"You said I was a schemer."

"I didn't mean exactly that. I meant—oh, I don't know just what I did mean. Go along and do your own way, and I'll do mine."

"Sensible girl! I am glad you have come down from your high horse. Our tactics may be different but the end is the same. To the conqueror come the spoils. Really good-by?"

"Yes, or the mail will be closed."

She ran down stairs, took the now dry golf-cape from Mrs. Green's hands and went forth again to perform her errand. As she turned into the road she saw Kenneth Hilary, color-box in hand, trudging along. He was near enough to recognize her, which he did by a lifting of the cap, then he plunged into the path which led to Captain Purdy's wharf and she saw him disappear in the fog. Yet she was glad at heart to have met him. She remembered that he, too, exulted in storm and fog and rain. But suddenly she was chilled by the remembrance of their last talk. Perhaps he would never give her a chance to renew their friendship. He had taken her words so seriously that he might go away and—forget. Men did that. "Oh dear, what can I do?" she said aloud. "I must do something." Then with a flush of shame she remembered her lofty attitude with Ethel, and what Ethel had said about steel rails and tubes of paint. "Oh dear, I'm no better than she, not a bit," she sighed. "I'd like to run after him this minute and pretend that I had sprained my ankle or lost my way or any other foolish thing, just that I might speak to him. Oh dear, dear, it has come, that dreadful thing that I have been so afraid of, and have been pushing away from me. I don't care one little bit who bears off Cephas—and I do care a whole dreadful lot because Kenneth would not stop and speak to me. Oh, dear, dear. I see myself manoeuvring and scheming or else a lorn maid for the rest of my life. I can't leave everything to Fate, for Fate is so stupidly cruel sometimes."

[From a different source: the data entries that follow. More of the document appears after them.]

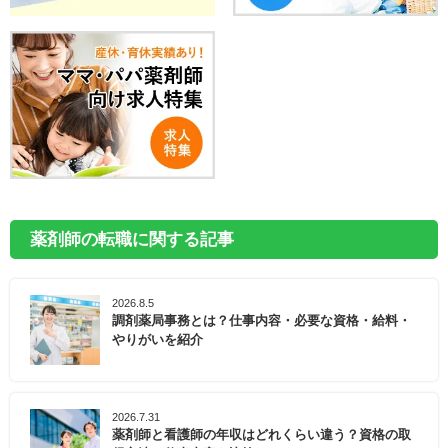
薬剤師の転職に関する記事
2026.8.5
調剤薬局事務とは？仕事内容・必要な資格・給料・
やりがいを紹介
2026.7.31
薬剤師と看護師の年収はどれくらい違う？資格の取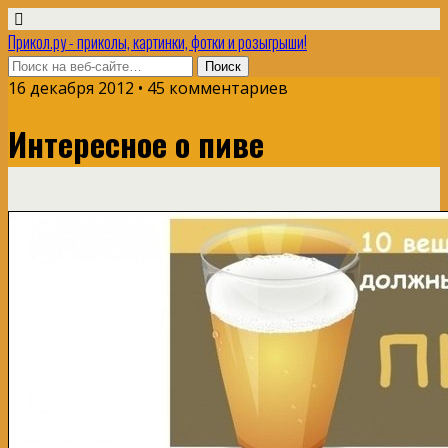
Прикол.ру - приколы, картинки, фотки и розыгрыши!
16 декабря 2012 • 45 комментариев
Интересное о пиве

So her thought ran as she continued along the road to the post-office. At the top of the flight of steps she tried to penetrate the fog to see if she could get a glimpse of Kenneth sketching from Captain Purdy's wharf, but the fog dropped down its soft impenetrable veil and all she could distinguish was the wharf and boat-house dimly outlined.

"He will paint beautiful things to-day," she told herself as she turned homeward, "beautiful, mysterious, charming things that I would love to see, and he will never show them to me—never. Some horrid, beastly wealthy person will buy them, perhaps some one like Cephas Mitchell with pop-eyes and lanky hair. He'll hang them up in his house and gloat over them. Oh dear, I am more kinds of an idiot than I supposed, but I cannot make up my mind to offer any advances."

As she entered the living-room of Wits' End, she saw Miss Elliott kneeling before the open fire with a boxful of letters by her side. She was laying them one by one on the burning logs, which shot up a renewed flare at each fresh accession of kindling. "What are you doing, Aunt Cam?" asked Gwen, throwing off her cape and joining her aunt.

"I am burning some letters which should have been destroyed long ago. They have been packed away in this box for years, and I have never had time to look over them. I found the box in the attic when we dismantled the old house, and should have looked at them then, but I was too busy. They were sent up here with the furniture, and this seemed a good day to look at them."

"What letters are they?" Gwen leaned forward to decipher the address on an envelope which was fast being consumed.